Structural reform in the euro area and Japan, our last scenario, is modeled as an increase in product and labor market competition. It also has positive outcomes. [See Chart 17] When added to the above two policies, there is significant investment-driven increase in GDP growth in Europe and Japan. There is general improvement in current account balances and some appreciation of real exchange rates elsewhere over the medium-term.
While each individual policy action helps, benefits are magnified and risks of a disruptive adjustment minimized when they are taken together. [See Chart 18] Thus U.S. current account narrows faster, requiring less financing, and substantially lowering the risk of an abrupt adjustment—a clear instance in which a cooperative set of policies would be in the collective interest.
Let me conclude. The world economy has been resilient in the face of shocks, in part due to improvements in the quality of policy. This has allowed a variety of imbalances to build up.
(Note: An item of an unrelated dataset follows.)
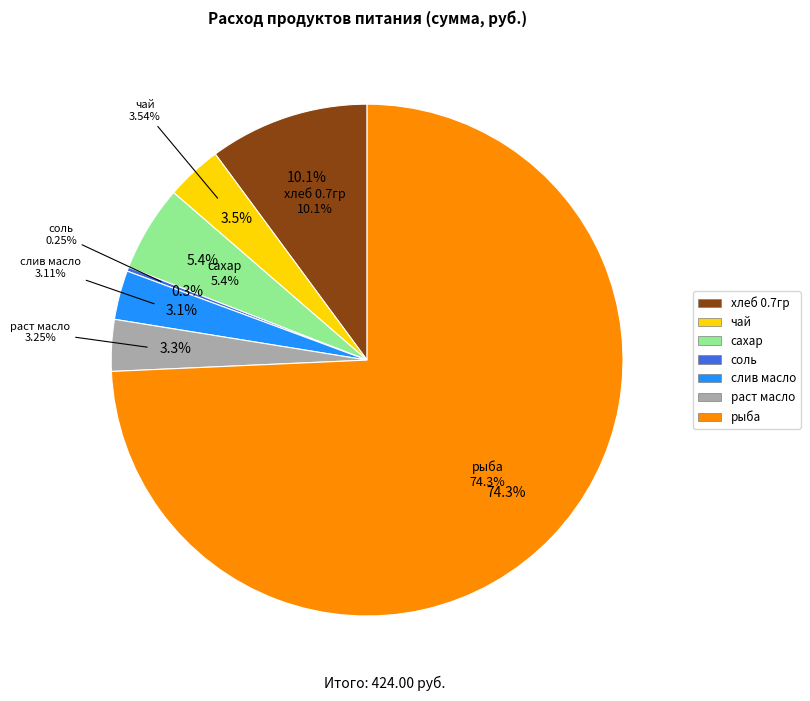

To the nearest percent, what percentage of the pie is чай?

4%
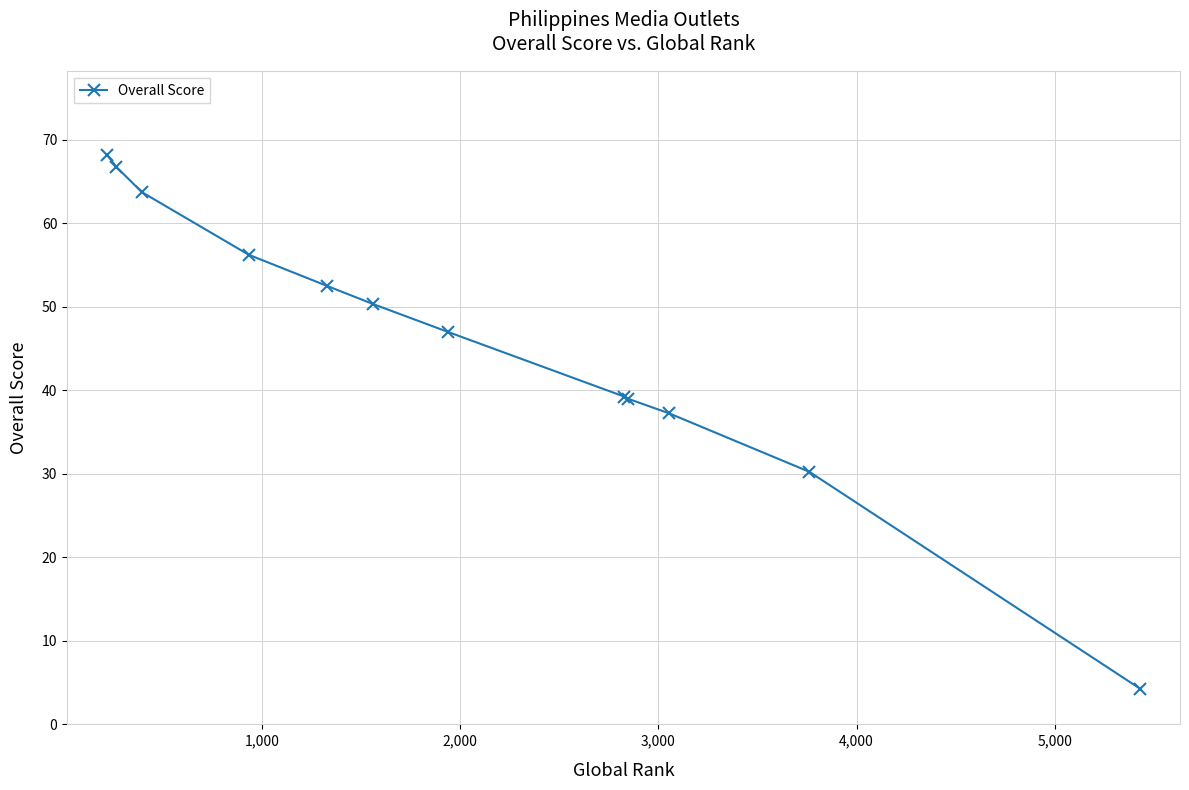

What is the difference between the second highest and second lowest values?

36.5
While the imbalances have been financed easily thus far, one concern we have is that if financing dries up, it will do so at the worst possible time for the world economy—when its strongest engine falters.
A second concern has to do with protectionism. It is all too easy for politicians to blame other countries for imbalances—after all, foreigners do not vote. The solution then appears easy. Impose punitive tariffs! Yet as we have seen, the imbalances are a shared responsibility, and no one country will be able to solve it unilaterally, least of all by imposing tariffs. And a tariff here will bring forth a tariff there, potentially harming the entire world economy. We have seen the movie before in the depression of the 1930s and it is frightening. It is to forestall such a descent into autarky that the Fund has been arguing that countries should avoid pointing fingers at each other. If instead countries see the imbalances as a shared responsibility, it will help guide the domestic debate in each country away from the protectionism that may otherwise come naturally. We should recognize that the need of the hour is sensible domestic policy reform. In addition, of course, we should continue with the process of reducing trade barriers, which means working towards an ambitious Doha round. Let me end my remarks here. Thank you.
1 The views expressed in this paper are those of the author and should not be attributed to the International Monetary Fund, its Executive Board, or its management.